I've lost count of the number of times I've dyed my hair, black, red, blonde. I don't recommend it. I had to invest a lot of money to strengthen it after that.

In fact, all the money I earn I invest in myself, especially in fashion. Today's outfit consists of a pair of black leather pants, a black turtleneck sweater, a white platform all star, and a black trench coat that ties a knot around my waist, so long that I almost trip over it. Comfortable and stylish. Always.

I rummage in my shopper silvana tweed bag from guess, the paper with the address of the event and call a cab to the location. The traffic was chaotic and my stomach was roaring with hunger. 

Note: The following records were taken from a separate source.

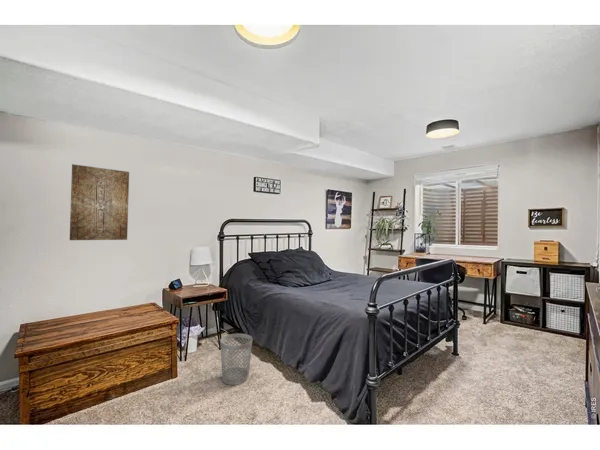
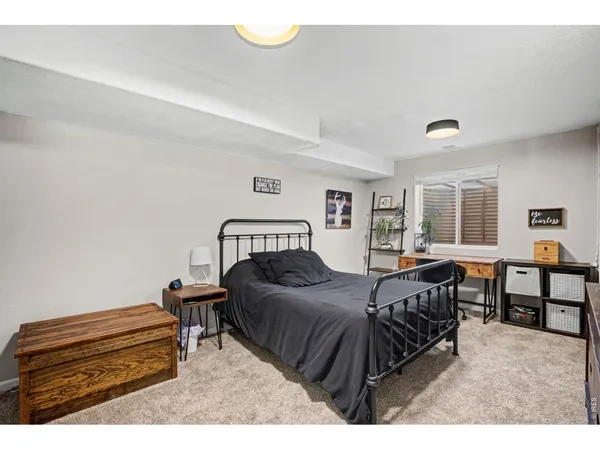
- wastebasket [219,333,253,386]
- wall art [69,163,130,241]
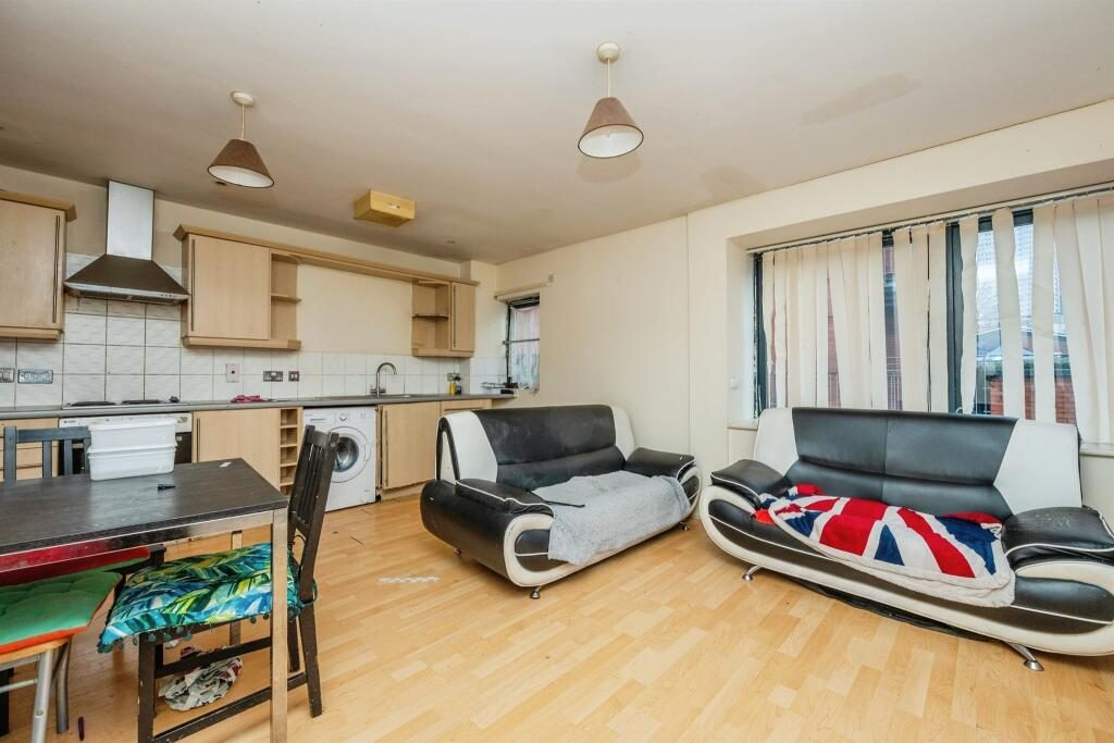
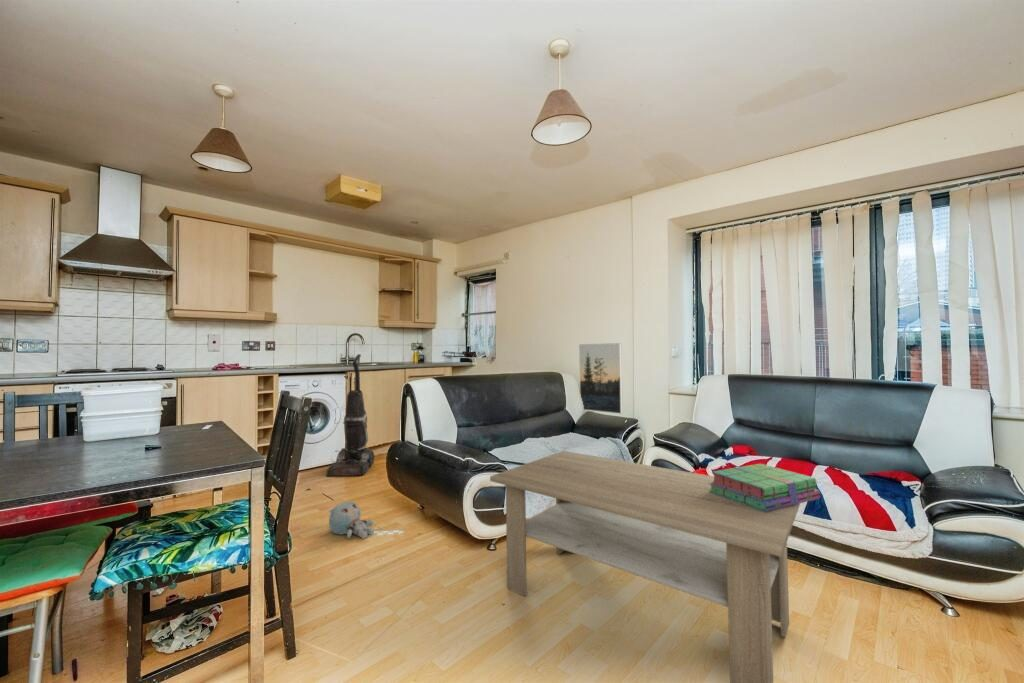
+ stack of books [709,463,821,512]
+ vacuum cleaner [325,353,375,477]
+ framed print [578,342,624,415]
+ coffee table [489,450,801,683]
+ plush toy [327,500,375,540]
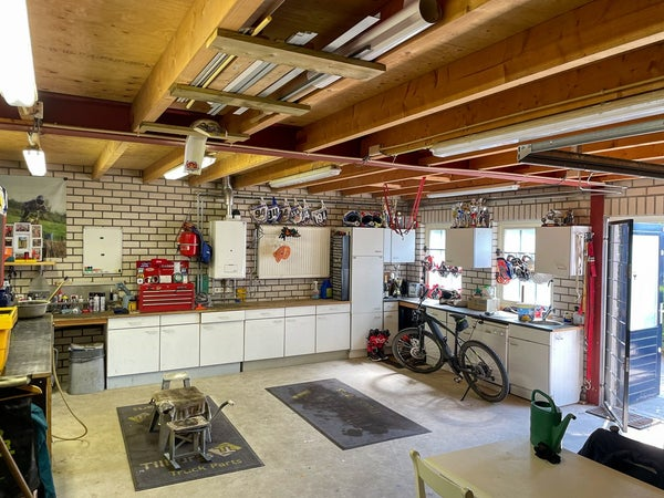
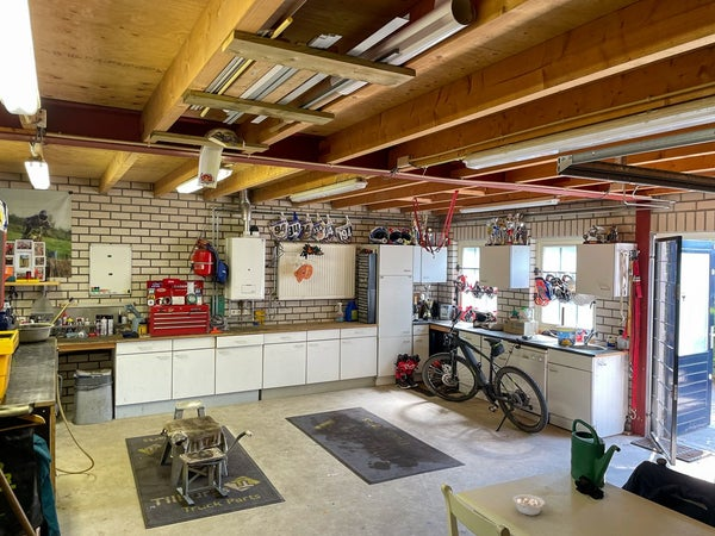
+ legume [512,493,551,517]
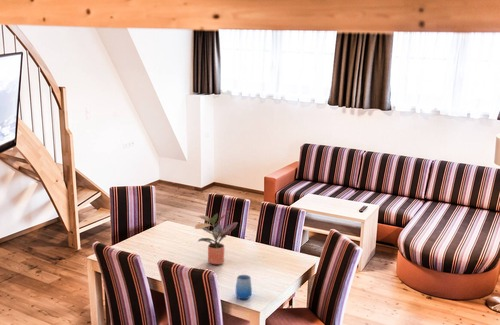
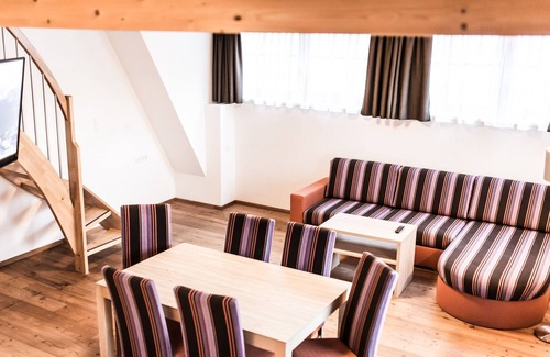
- potted plant [194,210,238,265]
- cup [235,274,253,300]
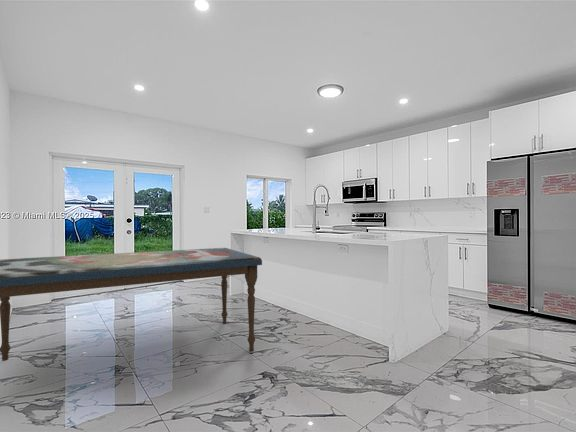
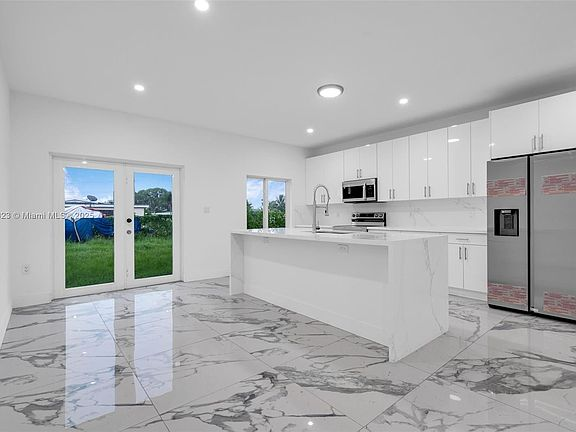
- dining table [0,247,263,362]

I should eat something, why didn't I bring food? 

I sighed, of course I didn't bring food, idiota. I can almost hear my Latin mother's voice yelling at me to have a balanced diet aka eat and lose weight. I rolled my eyes at that thought and the pressure I've experienced for so long, that's the biggest reason why I hate looking in the mirror so much.

The cab stopped in front of a white and considerably small building for the ones that Nicola Ricci usually opens. I paid the taxi driver with the money the newspaper gave me and got out of the cab towards the two men who were smoking in front of the closed gate of the building. 

Confusion filled my head, am I in the right place? Where are the rest of the journalists? The event doesn't start for another 2 hours but usually has a huge line of people.

"Can I help you?" said the boy with shaved hair, dressed in a blue suit and an open white shirt. His brown eyes looked down at me and I scoffed. Men. He's only a few inches taller than me, with one kick I'd get your eyes in place.

I smiled "Good morning, I'm a journalist-"

"Nicola is not here" the other said as he expelled the smoke from his cigarette. With curly black hair and a brown suit, his eyes looked at me with funny in them. They are quite handsome and both of their muscles stand out from their suits.

"The event won't start-"

"Not for two hours" the boy continued and I started to get irritated that I kept getting interrupted.

I inhaled " I know, but I came early to ask for the press credential and save a good seat in the front "

The bald man scoffed and the other continued to speak "Big fan?" what?